Da sempre considerato un bizzarro animale, l’ornitorinco ha finalmente svelato i suoi segreti evolutivi. La rivista scientifica Nature ha infatti pubblicato i risultati di una ricerca condotta da un team internazionale di scienziati, che ha sequenziato il genoma di Glennie, un esemplare femmina di questi mammiferi semiacquatici di origine australiana.

Tanto per cominciare, Glennie si è rivelata un mix tra mammifero, uccello e rettile, con una strana sessualità. Al contrario degli esseri umani, che hanno 2 cromosomi sessuali, l’ornitorinco infatti ne ha ben 10, 5 per ogni genere. Inoltre, ha in tutto 52 cromosomi, contro i nostri 46. Particolare è anche l’antenna che ha sul becco, un vero e proprio sistema elettronico con cui sente la vicinanza del cibo.

Ha una salute molto cagionevole, ma è sulla terra da milioni di anni, ha il becco di una papera, e la pelliccia simile ai castori, depone le uova, ma allatta i piccoli, non è aggressivo, ma il maschio può produrre un veleno per il quale non è stato ancora scoperto un antitodo. Gli scienziati non esitano a parlare di “una biologia diversa” da quella fino ad adesso conosciuta.

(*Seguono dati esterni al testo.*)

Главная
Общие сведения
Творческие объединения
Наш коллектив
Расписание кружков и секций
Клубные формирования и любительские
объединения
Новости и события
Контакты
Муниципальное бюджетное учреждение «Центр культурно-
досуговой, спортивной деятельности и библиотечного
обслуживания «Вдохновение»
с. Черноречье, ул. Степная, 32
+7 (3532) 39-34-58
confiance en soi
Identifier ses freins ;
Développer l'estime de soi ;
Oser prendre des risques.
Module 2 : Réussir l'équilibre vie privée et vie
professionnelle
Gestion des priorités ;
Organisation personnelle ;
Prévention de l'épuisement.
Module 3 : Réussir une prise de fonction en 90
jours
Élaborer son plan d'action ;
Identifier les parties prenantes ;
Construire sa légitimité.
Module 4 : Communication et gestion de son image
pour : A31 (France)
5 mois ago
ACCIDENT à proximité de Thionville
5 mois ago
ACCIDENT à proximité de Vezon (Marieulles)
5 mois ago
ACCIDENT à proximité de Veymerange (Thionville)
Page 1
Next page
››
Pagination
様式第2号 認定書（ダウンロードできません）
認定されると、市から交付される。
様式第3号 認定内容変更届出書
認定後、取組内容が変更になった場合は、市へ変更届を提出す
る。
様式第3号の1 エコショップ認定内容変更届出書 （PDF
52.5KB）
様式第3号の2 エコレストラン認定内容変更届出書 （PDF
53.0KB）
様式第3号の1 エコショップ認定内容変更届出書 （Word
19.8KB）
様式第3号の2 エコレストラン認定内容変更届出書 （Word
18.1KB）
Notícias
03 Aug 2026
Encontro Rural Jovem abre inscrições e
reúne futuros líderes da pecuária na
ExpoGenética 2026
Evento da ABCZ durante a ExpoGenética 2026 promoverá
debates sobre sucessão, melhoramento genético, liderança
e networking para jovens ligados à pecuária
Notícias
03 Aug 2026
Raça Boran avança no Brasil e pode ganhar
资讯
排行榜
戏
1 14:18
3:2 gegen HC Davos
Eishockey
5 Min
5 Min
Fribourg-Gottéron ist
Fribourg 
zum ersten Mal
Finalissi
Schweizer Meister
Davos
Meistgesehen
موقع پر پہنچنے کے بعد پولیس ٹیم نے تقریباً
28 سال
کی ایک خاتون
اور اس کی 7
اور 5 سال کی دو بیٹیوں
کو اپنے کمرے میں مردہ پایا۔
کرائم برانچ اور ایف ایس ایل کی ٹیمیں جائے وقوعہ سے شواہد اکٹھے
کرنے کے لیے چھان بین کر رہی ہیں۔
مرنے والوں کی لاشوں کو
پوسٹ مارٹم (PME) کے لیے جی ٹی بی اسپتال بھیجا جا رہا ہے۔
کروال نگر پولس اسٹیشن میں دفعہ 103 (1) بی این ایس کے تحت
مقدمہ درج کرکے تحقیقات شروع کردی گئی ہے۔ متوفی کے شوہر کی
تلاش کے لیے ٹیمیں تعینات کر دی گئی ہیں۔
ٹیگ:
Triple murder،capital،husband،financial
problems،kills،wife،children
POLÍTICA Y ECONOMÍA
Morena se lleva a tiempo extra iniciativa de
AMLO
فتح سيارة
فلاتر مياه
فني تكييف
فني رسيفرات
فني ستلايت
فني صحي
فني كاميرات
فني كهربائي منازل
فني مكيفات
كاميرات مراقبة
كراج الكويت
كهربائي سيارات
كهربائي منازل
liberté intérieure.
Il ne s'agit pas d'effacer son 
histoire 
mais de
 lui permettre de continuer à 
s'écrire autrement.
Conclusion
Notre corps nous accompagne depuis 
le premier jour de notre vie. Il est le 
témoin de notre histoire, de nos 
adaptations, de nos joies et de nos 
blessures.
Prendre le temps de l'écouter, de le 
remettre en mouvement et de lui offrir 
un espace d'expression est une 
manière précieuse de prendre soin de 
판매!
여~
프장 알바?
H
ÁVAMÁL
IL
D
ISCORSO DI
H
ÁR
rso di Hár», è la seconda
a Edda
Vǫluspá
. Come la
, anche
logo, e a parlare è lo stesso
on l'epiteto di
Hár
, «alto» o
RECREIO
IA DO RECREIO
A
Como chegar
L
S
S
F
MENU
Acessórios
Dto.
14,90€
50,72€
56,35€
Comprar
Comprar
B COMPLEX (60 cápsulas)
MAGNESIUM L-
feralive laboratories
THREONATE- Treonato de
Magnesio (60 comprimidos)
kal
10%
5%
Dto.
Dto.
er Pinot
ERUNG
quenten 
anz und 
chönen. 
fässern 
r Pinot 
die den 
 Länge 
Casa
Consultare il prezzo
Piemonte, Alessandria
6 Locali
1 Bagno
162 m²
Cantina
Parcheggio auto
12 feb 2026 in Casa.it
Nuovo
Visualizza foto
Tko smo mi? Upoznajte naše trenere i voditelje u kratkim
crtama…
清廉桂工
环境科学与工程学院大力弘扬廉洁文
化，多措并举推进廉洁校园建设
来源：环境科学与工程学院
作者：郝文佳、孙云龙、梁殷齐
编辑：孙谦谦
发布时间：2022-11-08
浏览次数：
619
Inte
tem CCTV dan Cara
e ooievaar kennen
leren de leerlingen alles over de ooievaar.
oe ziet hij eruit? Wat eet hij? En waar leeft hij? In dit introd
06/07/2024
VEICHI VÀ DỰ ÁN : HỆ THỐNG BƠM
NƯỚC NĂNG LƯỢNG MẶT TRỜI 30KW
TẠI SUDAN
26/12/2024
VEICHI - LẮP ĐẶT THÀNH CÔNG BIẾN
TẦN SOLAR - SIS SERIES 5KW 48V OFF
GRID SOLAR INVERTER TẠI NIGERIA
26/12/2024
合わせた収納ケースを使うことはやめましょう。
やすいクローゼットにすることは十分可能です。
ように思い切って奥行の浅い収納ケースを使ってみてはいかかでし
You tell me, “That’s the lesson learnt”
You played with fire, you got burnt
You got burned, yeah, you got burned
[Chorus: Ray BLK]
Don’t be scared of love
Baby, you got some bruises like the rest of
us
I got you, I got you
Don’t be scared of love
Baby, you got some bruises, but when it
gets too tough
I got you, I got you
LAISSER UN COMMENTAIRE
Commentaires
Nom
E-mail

La sua evoluzione è passata attraverso piccoli scoordinati cambiamenti, ed i suoi processi fisiologici tanto complessi hanno già permesso di individuare due geni responsabili della discesa dei testicoli nello scroto, uno dei problemi che affliggono i bambini maschi prematuri. Anche il suo sistema immunitario è stato una sorpresa: l’ornitorinco possiede infatti invidiabili geni di difesa contro i microbi, utili per salvaguardare i propri piccoli. Insomma, non male per il mammifero più strano del mondo!